§ WHAT YOU NEED TO DO: Can you transcribe the material below, from the line containing "社員の皆様の態度が良かった。 ・朝" through the end, keeping each line identical and leaving the pictures out?
*** PROVIDED INFORMATION Section Begins ***
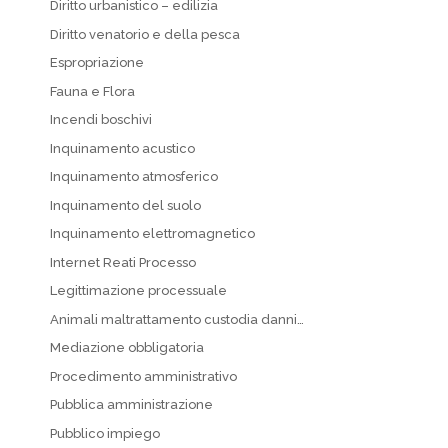
Diritto urbanistico – edilizia
Diritto venatorio e della pesca
Espropriazione
Fauna e Flora
Incendi boschivi
Inquinamento acustico
Inquinamento atmosferico
Inquinamento del suolo
Inquinamento elettromagnetico
Internet Reati Processo
Legittimazione processuale
Animali maltrattamento custodia danni…
Mediazione obbligatoria
Procedimento amministrativo
Pubblica amministrazione
Pubblico impiego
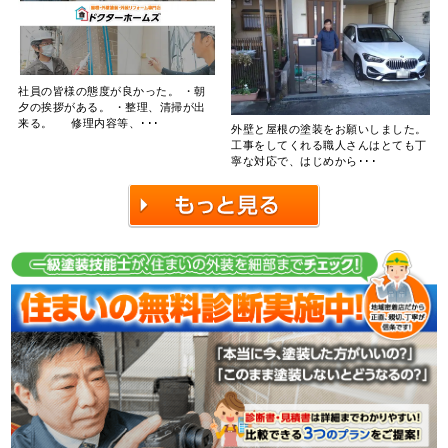
社員の皆様の態度が良かった。 ・朝
夕の挨拶がある。 ・整理、清掃が出
来る。 修理内容等、･･･
外壁と屋根の塗装をお願いしました。
工事をしてくれる職人さんはとても丁
寧な対応で、はじめから･･･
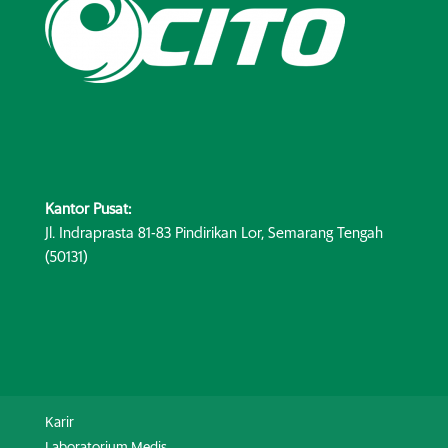
Kantor Pusat:
Jl. Indraprasta 81-83 Pindirikan Lor, Semarang Tengah
(50131)
Karir
Laboratorium Medis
*** PROVIDED INFORMATION Section Ends ***
§ RESULT OF THE EXERCISE:
社員の皆様の態度が良かった。 ・朝
夕の挨拶がある。 ・整理、清掃が出
来る。 修理内容等、･･･
外壁と屋根の塗装をお願いしました。
工事をしてくれる職人さんはとても丁
寧な対応で、はじめから･･･
Kantor Pusat:
Jl. Indraprasta 81-83 Pindirikan Lor, Semarang Tengah
(50131)
Karir
Laboratorium Medis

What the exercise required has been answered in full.